Snipi, the Evernote-like application that allowed users to collect and organize web content, had pivoted to become Sidecar, an automated marketing tool for e-commerce companies.
“We’re building a system that helps e-commerce companies leverage a lot more information than what the average worker can handle on a day-to-day basis,” says Founder Andre Golsorkhi.
Basically, he says, e-commerce sites often have to manage search engine marketing, on-site personalization, email personalization and other aspects of their business by constantly monitoring metrics and adjusting the campaigns accordingly. Sidecar automates the process so the site can worry about the big picture stuff.
“Many retailers can’t afford to operate all of the different systems at once. Rather than having teams of people or multiple agencies use all of these tools, we made a platform that can manage these aspects for the retailers,” he says.
The result is a dashboard where companies can monitor campaigns and tweak as needed and the product is just preparing for primetime after nearly a year of development. The first commercial beta of Sidecar launched in September 2010 with its full public launch in April 2011.
So far, the pivot is working.
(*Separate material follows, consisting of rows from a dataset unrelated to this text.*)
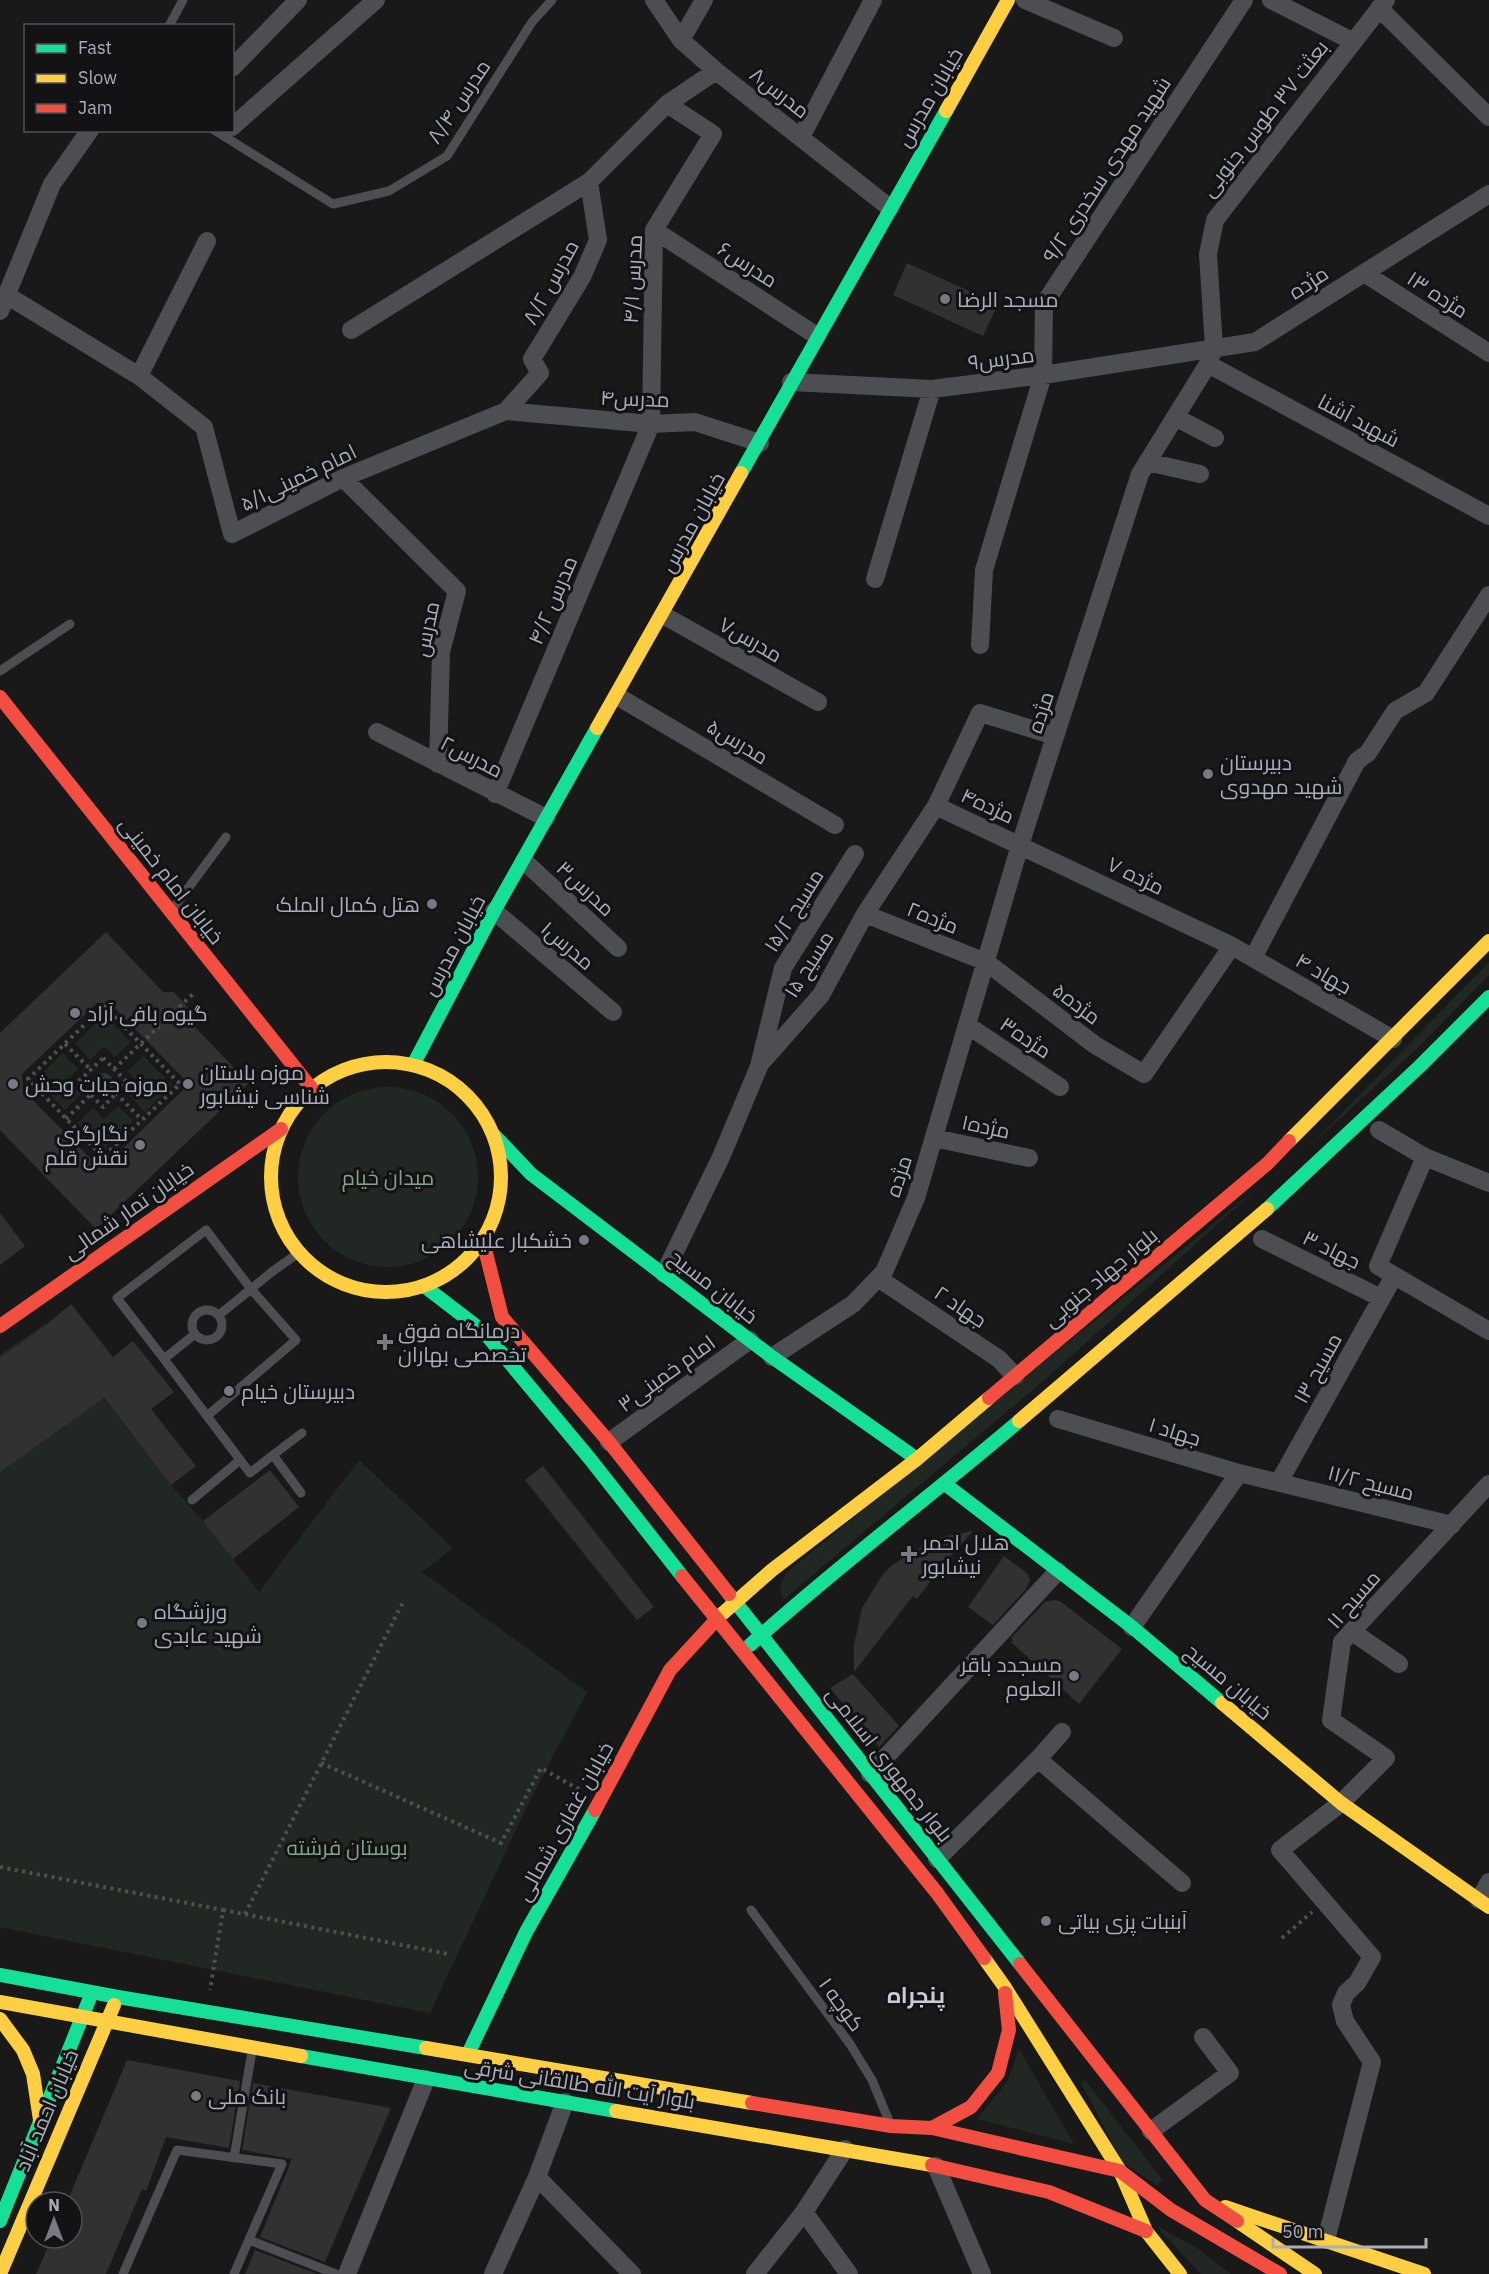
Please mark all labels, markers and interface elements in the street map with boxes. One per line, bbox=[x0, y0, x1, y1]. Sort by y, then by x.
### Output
legend bbox=[24, 24, 234, 132]
street label: بعثت ۳۷ طوس جنوبی bbox=[1194, 34, 1334, 202]
text: Fast bbox=[78, 36, 112, 59]
street label: خیابان مدرس bbox=[889, 42, 969, 152]
street label: مدرس ۸/۴ bbox=[420, 53, 496, 149]
street label: مدرس۸ bbox=[744, 60, 816, 124]
text: Slow bbox=[78, 66, 117, 89]
street label: شهید مهدی سخدری ۹/۲ bbox=[1035, 71, 1177, 267]
text: Jam bbox=[78, 96, 113, 119]
street label: مدرس ۴/۱ bbox=[616, 234, 648, 324]
street label: مدرس۶ bbox=[713, 234, 783, 294]
street label: مدرس ۸/۲ bbox=[515, 235, 585, 329]
street label: مژده bbox=[1283, 259, 1333, 305]
street label: مژده ۱۳ bbox=[1402, 264, 1474, 324]
place label: مسجد الرضا bbox=[957, 285, 1059, 313]
marker: مسجد الرضا bbox=[938, 292, 952, 306]
street label: مدرس۹ bbox=[966, 340, 1036, 376]
street label: مدرس۴ bbox=[600, 383, 670, 413]
street label: شهبد آشنا bbox=[1313, 387, 1405, 453]
street label: امام خمینی۵/۱ bbox=[235, 437, 361, 518]
street label: خیابان مدرس bbox=[653, 467, 731, 577]
street label: مدرس ۴/۲ bbox=[521, 551, 583, 649]
street label: مدرس bbox=[407, 599, 445, 659]
street label: مدرس۷ bbox=[714, 610, 788, 668]
street label: مژده bbox=[1020, 688, 1060, 736]
street label: مدرس۵ bbox=[702, 712, 774, 770]
street label: مدرس۲ bbox=[436, 728, 508, 784]
place label: دبیرستان شهید مهدوی bbox=[1220, 748, 1342, 800]
marker: دبیرستان شهید مهدوی bbox=[1201, 767, 1215, 781]
street label: مژده۴ bbox=[957, 780, 1019, 830]
street label: خیابان امام خمینی bbox=[112, 810, 231, 950]
street label: مژده ۷ bbox=[1103, 849, 1169, 901]
street label: مدرس۳ bbox=[551, 854, 621, 922]
street label: مسیح ۱۵/۲ bbox=[756, 863, 830, 957]
place label: هتل کمال الملک bbox=[276, 890, 420, 918]
street label: خیابان مدرس bbox=[415, 890, 491, 1000]
street label: مژده۲ bbox=[903, 894, 963, 940]
marker: هتل کمال الملک bbox=[425, 897, 439, 911]
street label: مدرس۱ bbox=[535, 914, 601, 976]
street label: مسیح ۱۵ bbox=[777, 925, 840, 1003]
street label: جهاد ۴ bbox=[1291, 946, 1357, 1000]
street label: مژده۵ bbox=[1047, 976, 1107, 1030]
place label: گیوه بافی آراد bbox=[87, 999, 208, 1027]
marker: گیوه بافی آراد bbox=[68, 1006, 82, 1020]
street label: مژده۳ bbox=[995, 1010, 1057, 1064]
place label: موزه باستان شناسی نیشابور bbox=[199, 1058, 330, 1110]
place label: موزه حیات وحش bbox=[25, 1070, 168, 1098]
marker: موزه حیات وحش bbox=[6, 1077, 20, 1091]
marker: موزه باستان شناسی نیشابور bbox=[181, 1077, 195, 1091]
street label: مژده۱ bbox=[959, 1107, 1013, 1145]
place label: نگارگری نقش قلم bbox=[45, 1119, 128, 1172]
marker: نگارگری نقش قلم bbox=[133, 1138, 147, 1152]
street label: مژده bbox=[878, 1152, 918, 1200]
street label: خیابان تمار شمالی bbox=[57, 1155, 199, 1265]
park label: میدان خیام bbox=[342, 1163, 434, 1192]
street label: بلوار جهاد جنوبی bbox=[1037, 1221, 1163, 1333]
street label: جهاد ۳ bbox=[1298, 1223, 1366, 1275]
place label: خشکبار علیشاهی bbox=[421, 1226, 572, 1254]
marker: خشکبار علیشاهی bbox=[577, 1233, 591, 1247]
street label: خیابان مسیح bbox=[663, 1242, 764, 1330]
street label: جهاد ۲ bbox=[929, 1278, 993, 1334]
place label: درمانگاه فوق تخصصی بهاران bbox=[398, 1316, 527, 1368]
street label: امام خمینی۳ bbox=[612, 1328, 721, 1419]
street label: مسیح ۱۳ bbox=[1286, 1328, 1349, 1409]
marker: درمانگاه فوق تخصصی بهاران bbox=[376, 1333, 394, 1351]
place label: دبیرستان خیام bbox=[241, 1377, 355, 1406]
marker: دبیرستان خیام bbox=[222, 1384, 236, 1398]
street label: جهاد ۱ bbox=[1145, 1410, 1205, 1452]
street label: مسیح ۱۱/۲ bbox=[1325, 1458, 1417, 1507]
place label: هلال احمر نیشابور bbox=[921, 1528, 1010, 1580]
marker: هلال احمر نیشابور bbox=[900, 1545, 918, 1563]
street label: مسیح ۱۱ bbox=[1320, 1564, 1387, 1635]
place label: ورزشگاه شهید عابدی bbox=[154, 1597, 262, 1649]
marker: ورزشگاه شهید عابدی bbox=[135, 1616, 149, 1630]
street label: خیابان مسیح bbox=[1179, 1636, 1278, 1726]
place label: مسجدد باقر العلوم bbox=[960, 1650, 1062, 1703]
marker: مسجدد باقر العلوم bbox=[1067, 1669, 1081, 1683]
street label: بلوار جمهوری اسلامی bbox=[820, 1680, 960, 1848]
street label: خیابان غفاری شمالی bbox=[509, 1736, 619, 1906]
park label: بوستان فرشته bbox=[286, 1833, 408, 1861]
place label: آبنبات پزی بیاتی bbox=[1058, 1907, 1188, 1936]
marker: آبنبات پزی بیاتی bbox=[1039, 1914, 1053, 1928]
street label: کوچه ۱ bbox=[812, 1971, 871, 2037]
district label: پنجراه bbox=[887, 1980, 945, 2011]
street label: خیابان احمد آباد bbox=[8, 2045, 84, 2175]
street label: بلوار آیت الله طالقانی شرقی bbox=[463, 2051, 697, 2115]
place label: بانک ملی bbox=[208, 2082, 286, 2110]
marker: بانک ملی bbox=[189, 2089, 203, 2103]
north arrow bbox=[24, 2190, 84, 2250]
text: N bbox=[48, 2195, 60, 2215]
scale bar bbox=[1273, 2211, 1426, 2249]
text: 50 m bbox=[1282, 2220, 1324, 2243]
The company has raised $2.5 million dollars in venture capital money in August to help expand its current 12-employee workforce and Snipi has been rolled into Sidecar. Sidecar’s business model relies on taking performance-based percentages from sales resulting in marketing conducted by Sidecar.
“Our core principle is automation. We want to remove the necessity for people to do the knuckle-bleeding work. With this funding we hope to add additional components like social media or affiliate marketing,” says Golsorkhi who added that the company will hire three more employees to be based out of its Gayborhood offices at 13th and Sansom.
“There’s minutia that has to be done every day that bogs down the team, in some shops even the owner is actively involved. We want them to get to the more creative and strategic work.”
Philadelphia and e-commerce
Philadelphia is evolving into a small but thriving home for e-commerce companies and vendors. A look at a few that we’ve covered recently:
- Lamps.com, the Old City lighting provider.
- Monetate, a tool to help e-commerce companies with testing.
- QVC, the now-ubiquitous shopping network is one of Monetate’s bigger customers and was originally funded by Safeguard Scientifics and Internet Capital Group.
- Revzilla, the South Philly-based motocross online retailer.
- And the big fish, GSI Commerce which sold to eBay for $2.4 billion.
- WebLinc, the web development firm that focuses on e-commerce.